YOLO! If you're into machine learning, it's a term that rings a bell. Indeed, You Only Look Once has been one of the default ways for object detection in the past few years. Driven by the progress made in ConvNets, many versions of the object detection method have been created already.
These days, however, there is a competitor on the horizon - and it's the use of Transformer based models in computer vision. More specifically, the use of Transformers for object detection.
In today's tutorial, you'll be learning about this type of Transformer model. You will also learn to create your own object detection pipeline with Python, a default Transformer model and the HuggingFace Transformers library. In fact, that will be very easy, so let's take a look!

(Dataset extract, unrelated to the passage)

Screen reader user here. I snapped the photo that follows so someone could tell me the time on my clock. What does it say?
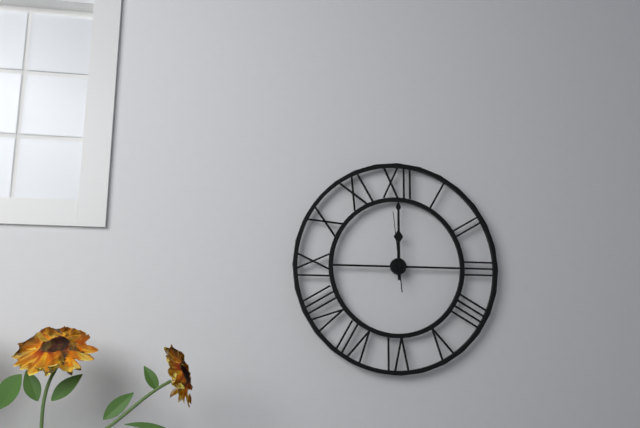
12:00:59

After reading this tutorial, you will...
Let's go! 😎
Take a look around you. Likely, you will see a lot of things - possibly a computer monitor, a keyboard and mouse, or when you're browsing in your mobile browser, a smartphone.
These are all objects, instances of a specific class. In the image below, for example, we see an instance of class human. We also see many instances of class bottle. While a class is a blueprint, an object is the real deal, having a lot of unique characteristics while being member of the class because of the shared ones.
In pictures and videos, we see many such objects. When you're making a video of traffic, for example, it's likely that you see many instances of pedestrian, of car, of bicycle, and so forth. And knowing that they are in the image can be very fruitful!
Why? Because you can count them, to give one example. It allows you to say something about the crowdedness of a neighborhood. Another example is the detection of a parking spot in busy areas, allowing you to park your car.
And so forth.
That's object detection used for!
Traditionally, object detection is performed with Convolutional Neural Networks. Usually, their architectures are specifically tailored to object detection, as they take images as their input and output the bounding boxes of the images.
If you're familiar with neural networks, you know that ConvNets are really useful when it comes to learning important features in images, and that they are spatially invariant - in other words, it doesn't matter where learned objects are in the image or what their size is. If the network is capable of seeing the object's characteristics, and associates it with a specific class, then it can recognize it. Many different cats, for example, can be recognized as instances of the cat class.
Recently, however, Transformer architectures have acquired significant attention in the field of deep learning - and that of NLP in particular. Transformers work by encoding the input into a highly dimensional state, and subsequently decoding it back into a desired output. By smartly using the concept of self-attention, Transformers not only learn to detect specific patterns, but also learn to associate these patterns with others. In the cat example above, to give just one example, Transformers can learn to associate the cat with its characteristic spot - the couch, to give just an idea :)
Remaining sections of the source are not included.